-- EXERCISE MATERIAL follows --
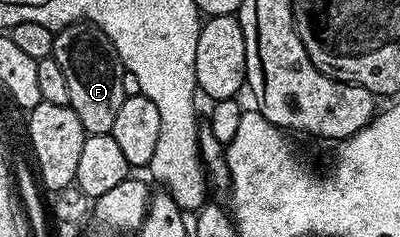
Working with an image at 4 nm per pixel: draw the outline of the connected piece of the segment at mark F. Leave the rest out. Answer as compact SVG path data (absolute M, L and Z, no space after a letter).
M73 22L56 33L53 57L61 64L61 72L65 72L69 106L77 112L77 120L81 120L88 134L109 134L117 108L121 108L125 98L125 88L121 88L123 61L117 56L109 36L92 23Z

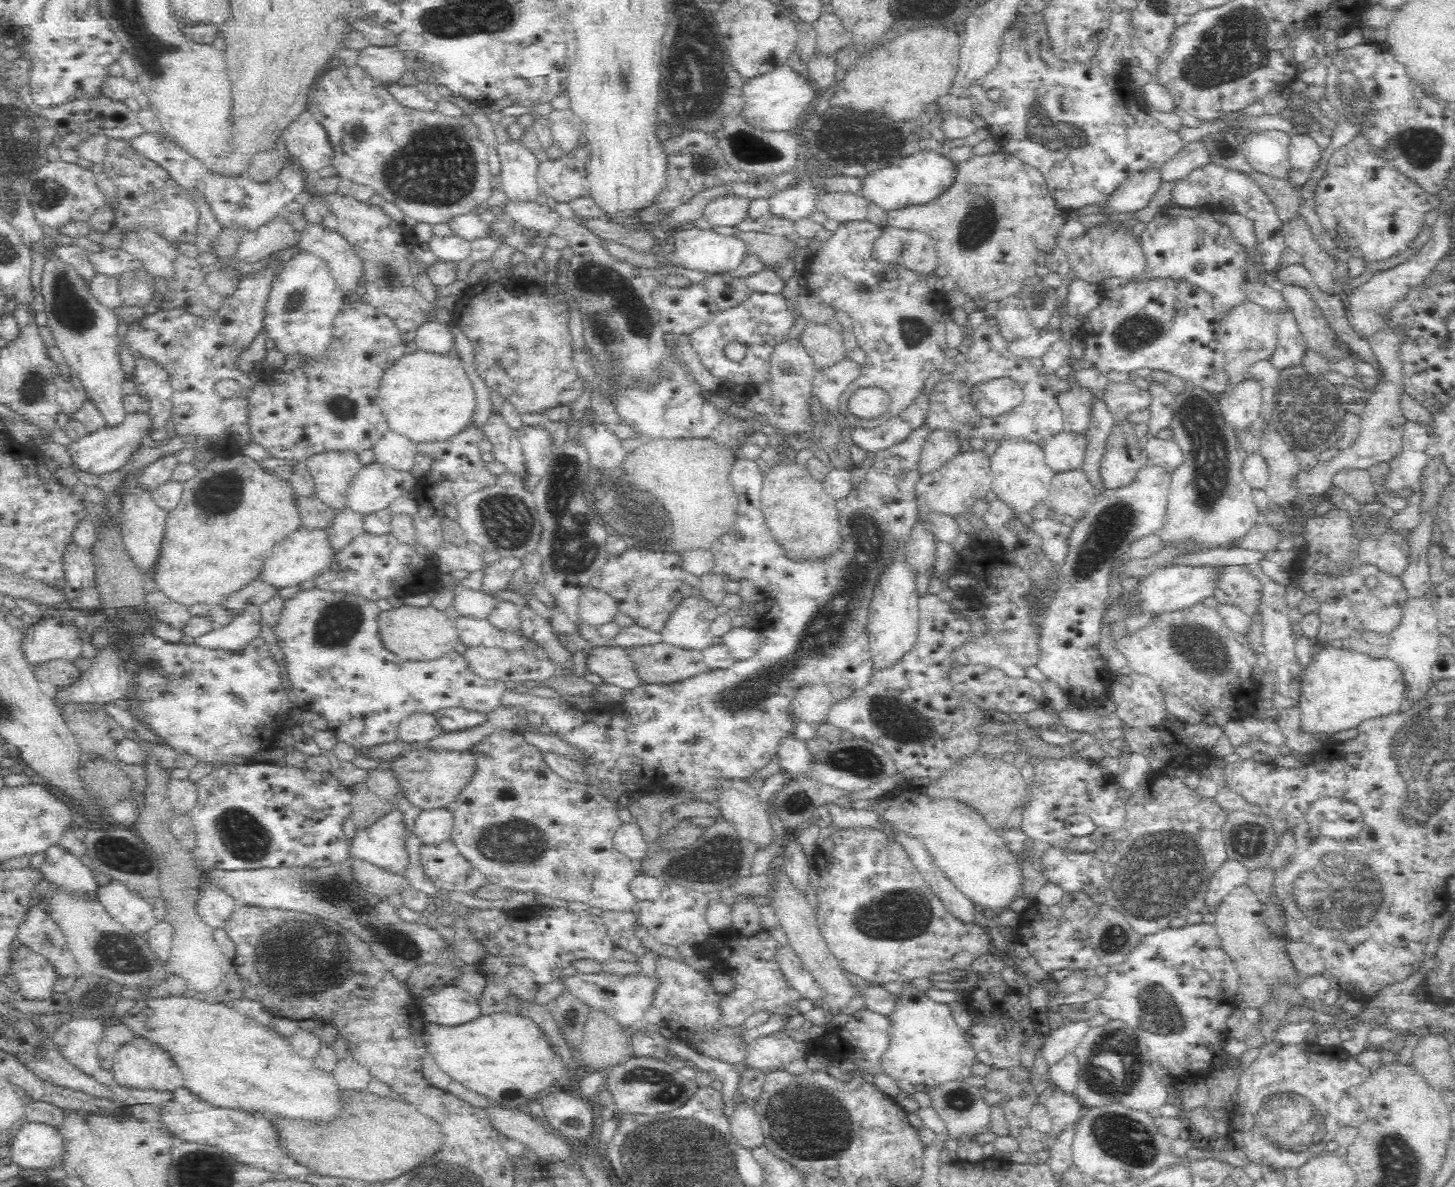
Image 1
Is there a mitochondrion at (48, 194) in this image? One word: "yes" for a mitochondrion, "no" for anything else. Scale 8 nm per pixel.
yes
-- EXERCISE MATERIAL concluded --
### THE TASK
Where the line containing "Is there a mitochondrion" appears in the records above, begin there and print every line through the last, exactly and with nothing else.

### EXPECTED ANSWER
Is there a mitochondrion at (48, 194) in this image? One word: "yes" for a mitochondrion, "no" for anything else. Scale 8 nm per pixel.
yes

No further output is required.